* DIRECTIONS
Update the records so that each instance of "CSV file" becomes "data file" and nothing else changes.

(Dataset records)
*** Block opens ***

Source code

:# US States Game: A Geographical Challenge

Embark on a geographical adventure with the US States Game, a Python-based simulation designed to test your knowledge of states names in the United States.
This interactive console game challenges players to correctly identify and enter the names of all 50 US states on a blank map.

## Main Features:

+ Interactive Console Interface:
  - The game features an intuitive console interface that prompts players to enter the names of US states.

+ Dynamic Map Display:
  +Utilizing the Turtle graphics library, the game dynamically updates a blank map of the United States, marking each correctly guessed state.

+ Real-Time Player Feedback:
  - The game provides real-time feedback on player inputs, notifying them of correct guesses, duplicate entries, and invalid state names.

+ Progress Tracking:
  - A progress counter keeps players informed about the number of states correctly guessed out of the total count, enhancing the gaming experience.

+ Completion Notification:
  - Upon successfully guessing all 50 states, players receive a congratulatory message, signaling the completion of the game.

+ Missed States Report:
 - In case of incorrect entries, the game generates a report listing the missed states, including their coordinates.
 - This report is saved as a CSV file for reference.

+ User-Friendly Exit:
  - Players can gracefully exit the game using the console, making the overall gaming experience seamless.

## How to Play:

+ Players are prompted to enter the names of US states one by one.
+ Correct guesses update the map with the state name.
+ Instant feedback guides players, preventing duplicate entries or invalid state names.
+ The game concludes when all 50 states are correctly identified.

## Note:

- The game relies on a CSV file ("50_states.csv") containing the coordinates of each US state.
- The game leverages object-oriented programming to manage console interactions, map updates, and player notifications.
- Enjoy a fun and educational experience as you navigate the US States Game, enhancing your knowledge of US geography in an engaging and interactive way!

*** Block closes ***

* RESPONSE FOR THIS EXERCISE
Source code

:# US States Game: A Geographical Challenge

Embark on a geographical adventure with the US States Game, a Python-based simulation designed to test your knowledge of states names in the United States.
This interactive console game challenges players to correctly identify and enter the names of all 50 US states on a blank map.

## Main Features:

+ Interactive Console Interface:
  - The game features an intuitive console interface that prompts players to enter the names of US states.

+ Dynamic Map Display:
  +Utilizing the Turtle graphics library, the game dynamically updates a blank map of the United States, marking each correctly guessed state.

+ Real-Time Player Feedback:
  - The game provides real-time feedback on player inputs, notifying them of correct guesses, duplicate entries, and invalid state names.

+ Progress Tracking:
  - A progress counter keeps players informed about the number of states correctly guessed out of the total count, enhancing the gaming experience.

+ Completion Notification:
  - Upon successfully guessing all 50 states, players receive a congratulatory message, signaling the completion of the game.

+ Missed States Report:
 - In case of incorrect entries, the game generates a report listing the missed states, including their coordinates.
 - This report is saved as a data file for reference.

+ User-Friendly Exit:
  - Players can gracefully exit the game using the console, making the overall gaming experience seamless.

## How to Play:

+ Players are prompted to enter the names of US states one by one.
+ Correct guesses update the map with the state name.
+ Instant feedback guides players, preventing duplicate entries or invalid state names.
+ The game concludes when all 50 states are correctly identified.

## Note:

- The game relies on a data file ("50_states.csv") containing the coordinates of each US state.
- The game leverages object-oriented programming to manage console interactions, map updates, and player notifications.
- Enjoy a fun and educational experience as you navigate the US States Game, enhancing your knowledge of US geography in an engaging and interactive way!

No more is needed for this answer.